> [TEXTO DE ESTUDIO]
────────────────
Muchos creen que se debe a la asociación histórica de las centrales nucleares con las armas nucleares. Pero durante las dos primeras décadas de la energía nuclear, la gente estaba más entusiasmada que temerosa de ella.

En su nuevo libro magistral, Energy: A Human History, el historiador ganador del Pulitzer, Richard Rhodes, cita al inventor de la primera central nuclear con fines pacíficos, el almirante de la Armada estadounidense Hyman Rickover, tratando de frenar el exceso de entusiasmo del público y de los responsables políticos.

«Creo que hemos mimado a mucha gente en este país durante demasiado tiempo con el glamour de la energía atómica», dijo Rickover a un congresista en 1957.

¿Cómo hemos pasado del glamour de la energía nuclear en la década de 1950 a los temores que rodean a la tecnología en la actualidad?

La respuesta más común a esta pregunta es que los accidentes nucleares de Three Mile Island, Chernóbil y Fukushima asustaron a la gente.

Y, sin embargo, los accidentes demostraron la relativa seguridad, no el relativo peligro, de la energía nuclear. Nadie murió a causa de la radiación en Three Mile Island o Fukushima, y menos de 50 personas murieron a causa de Chernóbil en los 30 años transcurridos desde el accidente.
────────────────
> [DATOS REGISTRADOS]
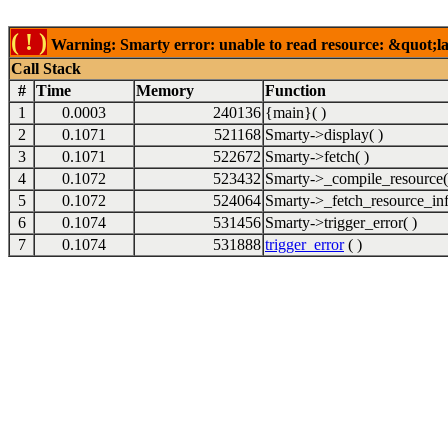
( ! )
Warning: Smarty error: unable to read resource: &quot;lab
Call Stack
#
Time
Memory
Function
1
0.0003
240136
{main}( )
2
0.1071
521168
Smarty->display( )
3
0.1071
522672
Smarty->fetch( )
4
0.1072
523432
Smarty->_compile_resource(
5
0.1072
524064
Smarty->_fetch_resource_inf
6
0.1074
531456
Smarty->trigger_error( )
7
0.1074
531888
trigger_error
( )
────────────────
> [INSTRUCCIONES DE TAREAS]
1 - En el texto sobre la energía nuclear, ¿en qué año habló Rickover con un congresista sobre el glamour de la energía atómica?
2 - Enumere todos los accidentes nucleares que se nombran en el texto sobre la energía nuclear.

> [LISTA DE SOLUCIONES]
1 - En 1957.

2 - Three Mile Island, Chernóbil y Fukushima.